Pertolongan Pertama Saat Sepeda Motor Terkena Banjir kipli/ Kabaroto/ Thamrin Brothers

KabarOto.com - Awal tahun ini, banjir telah melanda beberapa tempat, dan ada prediksi mengenai ancaman banjir di sejumlah wilayah di Indonesia.

Seperti yang juga terjadi di kota Semarang dan Palembang beberapa waktu lalu, dikarenakan hujan yang turun dengan intensitas cukup tinggi mengakibatkan banjir terjadi di beberapa titik.

Dalam kondisi banjir, pengguna motor pun wajib memahami apa yang harus dilakukan ketika motor terkena banjir.

Baca juga: Begini Cara Merawat Apparel Berbahan Kulit Asli

Wahidin selaku Senior Manager After Sales Main Dealer Yamaha PT Thamrin Brothers memberikan beberapa tips saat motor terkena banjir :

1. Jangan langsung hidupkan mesin

Apabila motor sudah terkena banjir, disarankan untuk tidak langsung menghidupkan sepeda motor dengan cara di electric starter atau kick starter (engkol).

"Ini bisa menyebabkan piston pecah atau setang piston bengkok (water hammer), karena air yang masuk ke ruang bakar, air tersebut bisa masuk melalui lubang udara atau knalpot motor," jelasnya.

2. Cari tempat yang lebih tinggi atau kering

Tujuan mencari tempat yang tinggi atau kering agar Sobat dapat melakukan pengecekan pada motor.

Menunggu motor kering beberapa saat, Sobat bisa melakukan pelepasan part yang telah dilalui air, seperti saringan udara, knalpot dan busi.

3. Tindakan pertama

Gunakan obeng untuk membuka cover filter udara lalu keringkan area kotak filter udara serta filter udaranya, hal ini bertujuan agar udara yang masuk bebas dari air.

Lepas leher knalpot menggunakan kunci T atau kunci pas agar air yang terlanjur masuk ke ruang bakar dapat keluar. Nalikkan knalpot agar sisa air dapat keluar.
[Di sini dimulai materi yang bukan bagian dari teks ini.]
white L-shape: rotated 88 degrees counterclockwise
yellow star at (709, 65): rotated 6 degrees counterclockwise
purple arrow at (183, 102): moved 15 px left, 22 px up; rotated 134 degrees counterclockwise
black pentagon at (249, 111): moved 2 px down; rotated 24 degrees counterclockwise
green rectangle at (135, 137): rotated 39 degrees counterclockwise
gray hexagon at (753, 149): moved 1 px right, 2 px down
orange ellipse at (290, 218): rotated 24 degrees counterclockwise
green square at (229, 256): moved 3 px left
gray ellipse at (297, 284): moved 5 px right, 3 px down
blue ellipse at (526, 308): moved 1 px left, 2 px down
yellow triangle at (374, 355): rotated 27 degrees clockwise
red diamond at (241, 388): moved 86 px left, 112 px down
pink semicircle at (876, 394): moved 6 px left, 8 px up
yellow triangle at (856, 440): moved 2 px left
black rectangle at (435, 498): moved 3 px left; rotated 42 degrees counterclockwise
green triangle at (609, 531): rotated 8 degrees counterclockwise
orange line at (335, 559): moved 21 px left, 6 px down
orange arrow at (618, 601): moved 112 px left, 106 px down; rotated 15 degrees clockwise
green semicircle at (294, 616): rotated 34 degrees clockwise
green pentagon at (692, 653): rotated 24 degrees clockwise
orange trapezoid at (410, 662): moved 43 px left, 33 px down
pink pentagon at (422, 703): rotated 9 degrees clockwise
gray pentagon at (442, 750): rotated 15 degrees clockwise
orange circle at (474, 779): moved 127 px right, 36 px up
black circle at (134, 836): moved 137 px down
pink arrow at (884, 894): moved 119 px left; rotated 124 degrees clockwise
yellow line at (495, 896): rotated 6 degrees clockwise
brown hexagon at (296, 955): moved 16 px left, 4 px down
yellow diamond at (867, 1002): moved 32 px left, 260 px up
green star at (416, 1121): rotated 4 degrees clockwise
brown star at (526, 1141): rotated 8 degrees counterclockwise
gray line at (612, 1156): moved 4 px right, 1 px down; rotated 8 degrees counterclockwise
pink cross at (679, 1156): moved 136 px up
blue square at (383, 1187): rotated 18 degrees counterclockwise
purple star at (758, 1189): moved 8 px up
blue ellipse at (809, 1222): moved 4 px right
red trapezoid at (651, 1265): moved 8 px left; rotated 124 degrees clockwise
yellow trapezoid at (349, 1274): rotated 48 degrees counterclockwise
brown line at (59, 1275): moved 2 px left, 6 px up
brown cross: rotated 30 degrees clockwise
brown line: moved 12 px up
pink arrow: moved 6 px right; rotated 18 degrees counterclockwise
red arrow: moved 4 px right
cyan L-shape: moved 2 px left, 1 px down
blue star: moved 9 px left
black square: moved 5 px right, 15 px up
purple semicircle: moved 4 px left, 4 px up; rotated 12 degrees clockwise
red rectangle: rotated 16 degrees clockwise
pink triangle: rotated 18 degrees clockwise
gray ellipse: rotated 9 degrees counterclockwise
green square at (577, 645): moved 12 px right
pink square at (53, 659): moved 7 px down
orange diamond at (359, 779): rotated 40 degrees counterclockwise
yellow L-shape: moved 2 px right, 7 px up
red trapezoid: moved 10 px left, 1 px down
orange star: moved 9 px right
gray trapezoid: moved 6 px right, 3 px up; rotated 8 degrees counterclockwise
Baca juga: Bikers! Begini Cara Membedakan Apparel Kulit Asli Dan Sintetis

Langkah terakhir membuka busi menggunakan kunci busi, lalu bersihkan busi dan rumah busi menggunakan lap kering.

Setelah 3 bagian tadi dibersihkan, Sobat dapat membersihkan sisa-sisa air yang berada di ruang bakar dengan cara menyalakan mesin agar piston bergerak dan mendorong sisa air keluar dengan kondisi busi dan knalpot yang belum terpasang.

Setelah selesai dan motor dirasa sudah kering dan aman, pasang semua part seperti semula lalu coba starter kembali.

"Segera ganti oli agar terhindar dari water hammer, dan kerusakan komponen mesin karena oli yang tercampur dengan air," tutupnya.